== SOURCE TEXT ==

This study aims to advance Arabic Sign Language recognition utilizing state-of-the-art transfer deep learning techniques, with a focus on improving various research domains. The objective is to develop an accurate Arabic Sign Language Identification System (ArSL) leveraging deep neural networks. The motivation behind this work is to distinguish Arabic Sign Language by subjecting a neural network to diverse orientations and lighting conditions associated with images of hand gestures. The goal is to achieve higher accuracy compared to existing techniques, reduce training time with fewer epochs, and effectively handle images of varying sizes. To evaluate and identify the most effective approach, we employ six distinct pretrained architectures: MobileNetV2, VGG16, InceptionV3, ResNet50V2, ResNet152, and Xception. The aim is to attain the highest accuracy possible, ultimately assisting individuals who are “deaf and mute” and ensuring the removal of communication barriers they often encounter. The model utilizes a dataset composed of Arabic sign images for training, translating each sign image to an Arabic letter, making interaction with the broader population more accessible. The proposed model’s key contribution lies in its automatic recognition of Arabic letters in sign language. The dataset utilized for this purpose is the “Arabic Alphabets Sign Language Dataset (ArASL),” comprising 32 labels, including 28 for the letters and 4 for standard Arabic signs. This dataset comprises 54,049 images of ArSL letters contributed by over 40 individuals, encompassing the full spectrum of standard Arabic Sign Language. In the pursuit of creating an efficient ArSL system, it is vital to distinguish our proposed model from existing ones. This involves highlighting the unique features, advantages, and outcomes achieved through the utilization of our carefully selected pretrained architectures. Importantly, we conduct a comparative analysis of our model’s performance against other established models, underscoring the efficacy and relevance of our approach.

4. Materials and Methods

In this section, we present the dataset, utilized neural network models, data preparations, and processing.

4.1. Dataset

We utilized the Arabic Alphabets Sign Language Dataset (ArASL) (https://data.mendeley.com/datasets/y7pckrw6z2/) in this study. The used dataset comprises 54,049 images depicting Arabic Sign Language letters. These images were contributed by over 40 individuals and cover 32 standard Arabic signs and letters. It is worth noting that each class within the dataset contains a varying number of images. To organize and label the data, we employed a CSV file that associates each Arabic Sign Language image with its corresponding class label based on the image file’s name. For visual reference, you can see some examples of the training data in Figure 1 [39].

===
== GIVEN ENTRIES ==

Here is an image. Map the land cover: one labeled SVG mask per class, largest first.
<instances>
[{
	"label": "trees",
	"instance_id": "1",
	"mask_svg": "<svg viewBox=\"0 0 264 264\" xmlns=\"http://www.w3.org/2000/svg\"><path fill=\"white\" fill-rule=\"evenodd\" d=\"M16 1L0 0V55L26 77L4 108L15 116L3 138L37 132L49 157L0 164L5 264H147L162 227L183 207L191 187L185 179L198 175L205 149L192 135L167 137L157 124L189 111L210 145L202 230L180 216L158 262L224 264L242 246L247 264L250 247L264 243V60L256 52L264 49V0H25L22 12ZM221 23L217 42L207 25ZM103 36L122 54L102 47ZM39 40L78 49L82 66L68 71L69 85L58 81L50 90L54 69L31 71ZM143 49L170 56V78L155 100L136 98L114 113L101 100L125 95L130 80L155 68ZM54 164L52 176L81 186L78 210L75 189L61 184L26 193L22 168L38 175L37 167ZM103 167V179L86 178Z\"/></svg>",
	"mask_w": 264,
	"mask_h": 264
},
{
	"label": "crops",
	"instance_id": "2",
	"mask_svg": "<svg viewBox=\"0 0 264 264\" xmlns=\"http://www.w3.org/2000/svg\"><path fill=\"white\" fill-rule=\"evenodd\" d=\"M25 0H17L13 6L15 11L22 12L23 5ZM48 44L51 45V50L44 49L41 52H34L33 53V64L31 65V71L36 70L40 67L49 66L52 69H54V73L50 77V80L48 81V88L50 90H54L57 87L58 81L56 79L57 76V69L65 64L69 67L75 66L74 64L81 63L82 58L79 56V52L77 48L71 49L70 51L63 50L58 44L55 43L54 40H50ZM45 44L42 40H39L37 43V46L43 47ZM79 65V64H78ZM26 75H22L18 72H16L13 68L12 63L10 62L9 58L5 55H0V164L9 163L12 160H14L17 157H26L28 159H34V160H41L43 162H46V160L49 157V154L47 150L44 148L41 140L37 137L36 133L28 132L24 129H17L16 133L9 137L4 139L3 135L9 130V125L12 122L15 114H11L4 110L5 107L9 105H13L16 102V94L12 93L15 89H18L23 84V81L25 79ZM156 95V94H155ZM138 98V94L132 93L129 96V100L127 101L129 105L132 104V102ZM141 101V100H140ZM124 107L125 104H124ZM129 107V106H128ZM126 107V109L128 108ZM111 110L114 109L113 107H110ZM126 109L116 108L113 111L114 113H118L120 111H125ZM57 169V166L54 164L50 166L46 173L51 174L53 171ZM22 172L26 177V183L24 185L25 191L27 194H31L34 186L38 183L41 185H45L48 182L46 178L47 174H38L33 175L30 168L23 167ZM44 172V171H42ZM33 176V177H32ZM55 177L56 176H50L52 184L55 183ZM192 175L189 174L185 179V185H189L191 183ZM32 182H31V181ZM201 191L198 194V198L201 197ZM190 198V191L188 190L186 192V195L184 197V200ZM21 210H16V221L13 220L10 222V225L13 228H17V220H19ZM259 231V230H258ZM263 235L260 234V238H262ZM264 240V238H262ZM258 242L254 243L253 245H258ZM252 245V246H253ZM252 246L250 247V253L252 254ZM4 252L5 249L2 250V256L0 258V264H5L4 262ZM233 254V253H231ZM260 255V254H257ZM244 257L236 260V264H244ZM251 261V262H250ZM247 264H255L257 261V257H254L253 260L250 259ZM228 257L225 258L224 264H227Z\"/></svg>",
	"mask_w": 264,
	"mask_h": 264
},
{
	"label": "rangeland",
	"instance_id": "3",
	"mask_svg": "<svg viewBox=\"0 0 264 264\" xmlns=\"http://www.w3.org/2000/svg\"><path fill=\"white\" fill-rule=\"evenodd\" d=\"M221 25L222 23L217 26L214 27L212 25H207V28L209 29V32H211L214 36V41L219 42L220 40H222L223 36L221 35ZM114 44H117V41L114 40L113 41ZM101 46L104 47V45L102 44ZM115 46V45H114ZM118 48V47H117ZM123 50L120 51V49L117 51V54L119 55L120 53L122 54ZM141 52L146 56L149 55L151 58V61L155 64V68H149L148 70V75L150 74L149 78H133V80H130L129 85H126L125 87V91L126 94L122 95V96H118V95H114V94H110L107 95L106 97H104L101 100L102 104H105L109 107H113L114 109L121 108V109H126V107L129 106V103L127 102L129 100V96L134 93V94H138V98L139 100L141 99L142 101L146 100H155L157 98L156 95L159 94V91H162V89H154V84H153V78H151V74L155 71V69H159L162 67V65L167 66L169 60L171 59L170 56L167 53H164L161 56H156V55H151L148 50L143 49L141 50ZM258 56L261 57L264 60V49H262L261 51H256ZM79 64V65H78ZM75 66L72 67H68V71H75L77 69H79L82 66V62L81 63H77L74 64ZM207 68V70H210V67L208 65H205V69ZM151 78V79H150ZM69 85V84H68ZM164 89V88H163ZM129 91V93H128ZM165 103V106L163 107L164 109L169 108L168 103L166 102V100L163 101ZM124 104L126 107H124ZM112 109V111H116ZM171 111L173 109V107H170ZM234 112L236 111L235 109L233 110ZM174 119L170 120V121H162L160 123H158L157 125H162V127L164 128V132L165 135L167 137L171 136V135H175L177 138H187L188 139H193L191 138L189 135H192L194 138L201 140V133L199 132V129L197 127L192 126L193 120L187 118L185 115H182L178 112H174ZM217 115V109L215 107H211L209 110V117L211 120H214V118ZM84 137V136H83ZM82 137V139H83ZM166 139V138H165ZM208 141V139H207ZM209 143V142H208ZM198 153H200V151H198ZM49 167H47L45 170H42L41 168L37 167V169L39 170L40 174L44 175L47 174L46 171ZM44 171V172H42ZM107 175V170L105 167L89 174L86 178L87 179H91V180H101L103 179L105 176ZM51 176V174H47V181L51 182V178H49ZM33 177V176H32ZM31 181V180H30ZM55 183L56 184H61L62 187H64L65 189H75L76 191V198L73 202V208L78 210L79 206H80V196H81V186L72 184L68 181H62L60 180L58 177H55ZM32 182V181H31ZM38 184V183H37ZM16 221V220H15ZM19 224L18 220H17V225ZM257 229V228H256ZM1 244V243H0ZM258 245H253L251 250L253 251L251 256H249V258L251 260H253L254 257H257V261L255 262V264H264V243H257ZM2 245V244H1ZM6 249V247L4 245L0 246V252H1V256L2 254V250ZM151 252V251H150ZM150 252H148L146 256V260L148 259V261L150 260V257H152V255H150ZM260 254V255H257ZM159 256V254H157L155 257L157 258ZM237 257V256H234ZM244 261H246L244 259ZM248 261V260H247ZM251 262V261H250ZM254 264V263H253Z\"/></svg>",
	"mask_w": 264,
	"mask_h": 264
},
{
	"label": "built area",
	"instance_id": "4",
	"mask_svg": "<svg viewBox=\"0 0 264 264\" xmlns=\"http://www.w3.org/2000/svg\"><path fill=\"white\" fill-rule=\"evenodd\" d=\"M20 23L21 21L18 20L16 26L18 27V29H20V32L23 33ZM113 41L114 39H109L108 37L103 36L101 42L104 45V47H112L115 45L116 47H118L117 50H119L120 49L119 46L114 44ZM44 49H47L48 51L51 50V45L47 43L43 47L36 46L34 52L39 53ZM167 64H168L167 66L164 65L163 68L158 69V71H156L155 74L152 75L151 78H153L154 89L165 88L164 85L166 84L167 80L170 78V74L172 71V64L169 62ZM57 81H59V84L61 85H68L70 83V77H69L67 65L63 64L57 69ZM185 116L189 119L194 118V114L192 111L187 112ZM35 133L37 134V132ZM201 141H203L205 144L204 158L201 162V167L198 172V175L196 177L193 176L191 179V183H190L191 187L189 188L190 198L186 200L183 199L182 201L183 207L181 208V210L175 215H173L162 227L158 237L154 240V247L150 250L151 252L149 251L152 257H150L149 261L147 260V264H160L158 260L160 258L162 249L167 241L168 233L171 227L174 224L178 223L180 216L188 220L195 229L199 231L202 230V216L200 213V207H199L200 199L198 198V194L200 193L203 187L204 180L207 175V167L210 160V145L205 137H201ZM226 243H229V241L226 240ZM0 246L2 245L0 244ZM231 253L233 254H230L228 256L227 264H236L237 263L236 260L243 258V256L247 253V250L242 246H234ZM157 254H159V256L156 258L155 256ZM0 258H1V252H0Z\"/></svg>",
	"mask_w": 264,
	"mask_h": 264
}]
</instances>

===

> GOAL
Reproduce the passage of the Arabic Sign Language text starting at "We utilized the" and ending at "Figure 1 [39].", word for word.

> SOLUTION FOR THIS TASK
We utilized the Arabic Alphabets Sign Language Dataset (ArASL) (https://data.mendeley.com/datasets/y7pckrw6z2/) in this study. The used dataset comprises 54,049 images depicting Arabic Sign Language letters. These images were contributed by over 40 individuals and cover 32 standard Arabic signs and letters. It is worth noting that each class within the dataset contains a varying number of images. To organize and label the data, we employed a CSV file that associates each Arabic Sign Language image with its corresponding class label based on the image file’s name. For visual reference, you can see some examples of the training data in Figure 1 [39].